ハマ街ダイアリーBACK NUMBER
古巣の胴上げを目の前で見て落涙。
DeNA・中井大介に胸中を聞いた。
posted2019/09/29 11:45
text by
石塚隆Takashi Ishizuka
photograph by
Naoya Sanuki
抑えられない感情がこみ上げてくる――。
9月21日、横浜スタジアム。5年ぶりにリーグ優勝を遂げた巨人の原辰徳監督がマウンド付近で胴上げされ、宙に舞う。
横浜DeNAベイスターズのベンチには、その様子をじっと見つめる選手たちの姿があった。キャプテンの筒香嘉智をはじめ、同点打を食らった山﨑康晃、戸柱恭孝、伊藤光、倉本寿彦、柴田竜拓、上茶谷大河、伊藤裕季也らは、悔しさを胸に秘め、カクテル光線に照らされた歓喜の光景を脳裏に焼きつけていた。

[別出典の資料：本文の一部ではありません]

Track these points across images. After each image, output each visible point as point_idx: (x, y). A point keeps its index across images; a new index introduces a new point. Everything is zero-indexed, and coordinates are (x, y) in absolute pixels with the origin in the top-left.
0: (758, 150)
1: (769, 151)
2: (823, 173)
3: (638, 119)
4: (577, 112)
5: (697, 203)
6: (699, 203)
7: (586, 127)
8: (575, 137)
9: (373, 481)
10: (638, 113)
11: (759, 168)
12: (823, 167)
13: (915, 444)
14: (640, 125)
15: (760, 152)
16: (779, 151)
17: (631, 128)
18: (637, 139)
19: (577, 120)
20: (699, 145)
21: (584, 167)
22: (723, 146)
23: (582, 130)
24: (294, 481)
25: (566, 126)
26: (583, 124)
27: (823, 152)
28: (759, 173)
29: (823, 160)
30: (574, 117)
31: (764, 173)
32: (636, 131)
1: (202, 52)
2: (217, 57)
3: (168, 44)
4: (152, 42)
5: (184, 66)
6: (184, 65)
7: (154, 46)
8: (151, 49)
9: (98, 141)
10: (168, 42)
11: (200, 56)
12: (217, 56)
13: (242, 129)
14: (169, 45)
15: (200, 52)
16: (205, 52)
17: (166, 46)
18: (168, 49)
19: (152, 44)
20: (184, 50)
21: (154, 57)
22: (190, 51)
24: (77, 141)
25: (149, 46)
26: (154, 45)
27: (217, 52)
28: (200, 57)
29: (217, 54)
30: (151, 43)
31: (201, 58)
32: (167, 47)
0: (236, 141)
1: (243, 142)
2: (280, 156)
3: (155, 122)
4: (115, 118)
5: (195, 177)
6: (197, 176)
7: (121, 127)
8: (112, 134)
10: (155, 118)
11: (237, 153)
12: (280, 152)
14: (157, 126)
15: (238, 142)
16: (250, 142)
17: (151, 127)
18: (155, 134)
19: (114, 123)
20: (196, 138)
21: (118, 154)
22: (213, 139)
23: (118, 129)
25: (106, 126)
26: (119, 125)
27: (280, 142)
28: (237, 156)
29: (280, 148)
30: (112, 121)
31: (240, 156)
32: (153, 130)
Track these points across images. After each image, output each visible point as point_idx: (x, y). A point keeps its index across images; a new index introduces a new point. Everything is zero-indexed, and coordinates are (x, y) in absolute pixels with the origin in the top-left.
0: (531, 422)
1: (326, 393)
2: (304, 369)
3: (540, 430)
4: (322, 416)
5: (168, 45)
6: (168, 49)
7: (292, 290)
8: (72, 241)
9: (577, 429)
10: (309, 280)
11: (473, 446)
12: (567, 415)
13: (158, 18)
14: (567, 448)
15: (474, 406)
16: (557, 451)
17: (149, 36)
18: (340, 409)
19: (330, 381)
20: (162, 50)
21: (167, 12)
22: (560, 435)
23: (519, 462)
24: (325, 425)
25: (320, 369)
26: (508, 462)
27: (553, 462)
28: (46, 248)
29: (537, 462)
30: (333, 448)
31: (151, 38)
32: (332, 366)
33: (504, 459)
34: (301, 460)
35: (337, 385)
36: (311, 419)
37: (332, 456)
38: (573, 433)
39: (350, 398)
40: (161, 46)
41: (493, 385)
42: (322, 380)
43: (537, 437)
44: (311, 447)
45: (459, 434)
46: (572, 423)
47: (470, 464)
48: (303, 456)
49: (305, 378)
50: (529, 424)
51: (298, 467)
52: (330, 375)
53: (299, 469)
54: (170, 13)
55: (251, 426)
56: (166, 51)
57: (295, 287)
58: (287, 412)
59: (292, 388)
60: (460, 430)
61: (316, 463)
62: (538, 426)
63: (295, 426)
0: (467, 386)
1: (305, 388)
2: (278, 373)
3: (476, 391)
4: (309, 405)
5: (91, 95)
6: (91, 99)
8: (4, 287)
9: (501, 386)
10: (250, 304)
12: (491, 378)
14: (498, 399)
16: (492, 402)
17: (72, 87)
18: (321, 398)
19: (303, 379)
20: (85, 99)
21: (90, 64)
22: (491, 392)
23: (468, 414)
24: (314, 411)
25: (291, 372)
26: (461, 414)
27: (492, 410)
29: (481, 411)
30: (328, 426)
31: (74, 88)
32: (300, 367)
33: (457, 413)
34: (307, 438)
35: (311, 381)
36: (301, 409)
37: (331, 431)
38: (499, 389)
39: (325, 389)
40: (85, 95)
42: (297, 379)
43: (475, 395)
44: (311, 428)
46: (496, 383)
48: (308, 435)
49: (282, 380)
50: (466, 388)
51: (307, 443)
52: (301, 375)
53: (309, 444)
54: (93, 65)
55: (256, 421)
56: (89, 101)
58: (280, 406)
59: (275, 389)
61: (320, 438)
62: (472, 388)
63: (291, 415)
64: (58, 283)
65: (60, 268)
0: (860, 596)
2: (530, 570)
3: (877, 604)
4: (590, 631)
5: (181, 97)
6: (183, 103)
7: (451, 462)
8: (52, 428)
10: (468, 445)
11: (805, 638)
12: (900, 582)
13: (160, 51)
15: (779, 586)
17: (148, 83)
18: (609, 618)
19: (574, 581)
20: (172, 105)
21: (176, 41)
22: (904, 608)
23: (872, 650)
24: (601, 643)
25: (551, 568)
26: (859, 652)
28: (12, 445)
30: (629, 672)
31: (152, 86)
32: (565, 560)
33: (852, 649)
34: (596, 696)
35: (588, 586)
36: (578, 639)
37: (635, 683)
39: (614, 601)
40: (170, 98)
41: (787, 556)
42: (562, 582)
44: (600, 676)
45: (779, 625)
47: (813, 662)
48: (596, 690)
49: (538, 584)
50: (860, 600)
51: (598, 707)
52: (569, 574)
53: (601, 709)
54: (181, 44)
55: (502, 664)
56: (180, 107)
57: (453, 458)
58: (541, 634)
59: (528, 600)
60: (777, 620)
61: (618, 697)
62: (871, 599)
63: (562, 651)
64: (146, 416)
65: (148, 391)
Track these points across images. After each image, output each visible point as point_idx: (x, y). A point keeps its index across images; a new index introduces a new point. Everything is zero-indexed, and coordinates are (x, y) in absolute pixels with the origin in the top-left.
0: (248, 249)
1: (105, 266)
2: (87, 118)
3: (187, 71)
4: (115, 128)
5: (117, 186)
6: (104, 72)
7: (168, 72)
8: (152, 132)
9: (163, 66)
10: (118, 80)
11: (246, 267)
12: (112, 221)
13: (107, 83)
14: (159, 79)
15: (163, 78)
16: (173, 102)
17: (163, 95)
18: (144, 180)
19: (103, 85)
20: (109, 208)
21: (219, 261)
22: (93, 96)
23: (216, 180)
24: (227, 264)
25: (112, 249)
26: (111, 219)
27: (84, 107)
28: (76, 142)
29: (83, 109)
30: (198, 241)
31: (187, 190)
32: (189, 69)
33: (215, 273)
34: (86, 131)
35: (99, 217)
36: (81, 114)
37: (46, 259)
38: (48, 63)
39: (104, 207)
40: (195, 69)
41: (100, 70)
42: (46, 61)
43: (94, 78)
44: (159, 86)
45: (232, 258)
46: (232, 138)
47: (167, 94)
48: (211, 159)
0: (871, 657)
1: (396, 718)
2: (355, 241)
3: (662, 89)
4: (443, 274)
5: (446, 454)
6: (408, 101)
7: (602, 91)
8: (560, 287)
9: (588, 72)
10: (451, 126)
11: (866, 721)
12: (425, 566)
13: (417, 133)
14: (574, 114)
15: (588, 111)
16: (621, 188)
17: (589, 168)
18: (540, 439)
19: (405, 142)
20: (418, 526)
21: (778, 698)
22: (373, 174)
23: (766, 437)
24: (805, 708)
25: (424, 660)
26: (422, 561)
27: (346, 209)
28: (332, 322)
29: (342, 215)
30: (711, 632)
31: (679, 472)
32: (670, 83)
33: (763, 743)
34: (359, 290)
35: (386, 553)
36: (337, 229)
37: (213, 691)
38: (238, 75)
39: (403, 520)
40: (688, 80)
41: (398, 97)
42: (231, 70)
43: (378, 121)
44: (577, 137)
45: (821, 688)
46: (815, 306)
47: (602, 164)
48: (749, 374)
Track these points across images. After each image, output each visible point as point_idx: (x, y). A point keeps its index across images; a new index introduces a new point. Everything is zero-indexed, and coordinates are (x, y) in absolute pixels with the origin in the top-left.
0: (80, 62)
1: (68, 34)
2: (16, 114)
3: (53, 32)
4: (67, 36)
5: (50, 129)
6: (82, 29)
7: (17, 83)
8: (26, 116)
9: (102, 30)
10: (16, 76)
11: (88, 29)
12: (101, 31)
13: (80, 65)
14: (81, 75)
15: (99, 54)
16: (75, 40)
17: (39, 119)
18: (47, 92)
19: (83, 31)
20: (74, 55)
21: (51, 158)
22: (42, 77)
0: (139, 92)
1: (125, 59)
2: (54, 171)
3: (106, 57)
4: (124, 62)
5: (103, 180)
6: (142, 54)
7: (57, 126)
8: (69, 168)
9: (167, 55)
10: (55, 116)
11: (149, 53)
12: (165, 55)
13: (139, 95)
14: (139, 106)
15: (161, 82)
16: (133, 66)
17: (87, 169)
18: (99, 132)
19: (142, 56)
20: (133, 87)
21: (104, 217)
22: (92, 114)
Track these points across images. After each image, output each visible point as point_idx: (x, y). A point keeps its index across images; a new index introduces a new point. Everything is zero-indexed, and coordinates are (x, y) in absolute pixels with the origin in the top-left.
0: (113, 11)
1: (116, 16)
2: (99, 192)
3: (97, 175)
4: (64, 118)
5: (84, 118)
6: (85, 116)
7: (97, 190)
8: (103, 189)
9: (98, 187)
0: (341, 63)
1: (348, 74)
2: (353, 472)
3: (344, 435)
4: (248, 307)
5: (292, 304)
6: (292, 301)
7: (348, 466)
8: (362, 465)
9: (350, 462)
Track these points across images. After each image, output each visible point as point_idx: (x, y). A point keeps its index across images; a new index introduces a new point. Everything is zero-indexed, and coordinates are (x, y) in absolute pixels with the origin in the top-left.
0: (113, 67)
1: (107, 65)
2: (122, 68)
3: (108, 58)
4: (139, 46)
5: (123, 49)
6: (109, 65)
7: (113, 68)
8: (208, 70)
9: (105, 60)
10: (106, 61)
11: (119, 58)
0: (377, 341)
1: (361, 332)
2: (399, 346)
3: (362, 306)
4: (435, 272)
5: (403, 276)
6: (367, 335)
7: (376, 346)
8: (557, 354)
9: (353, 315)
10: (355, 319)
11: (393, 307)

その中で、目を赤く腫らしていたのが今シーズンからDeNAに加入した中井大介だった。
ユーティリティー性を十分に発揮。
昨年まで11年間所属した巨人が優勝し、目の前ではかつての仲間たちが歓びを爆発させている。中井には、どんな想いが去来していたのだろうか……。
巨人を自由契約となりトライアウトを経て新天地へ挑んだ今季、中井は求められていたユーティリティー性を十分に発揮した。主にセカンドを守り、時にはサード、ファースト、そして外野と、チーム状況によって変化する役割に柔軟に対応し、時にはファインプレーを披露しチームを支えた。
また打撃においては、今季ここまで77試合に出場し打率.253(データは9月26日現在、以下同)、出塁率.324、OPS.659と中井のこれまでのキャリアにあって高い数字を残している。
とくにスタメンを張ることが多かったサウスポー相手には打率.271、また右打者の切り札として代打での出場の際は得点圏打率.333と勝負強さを発揮した。加えてシーズン後半は1番という難しい打順を任されるなど、中井のチームへの貢献度は高かった。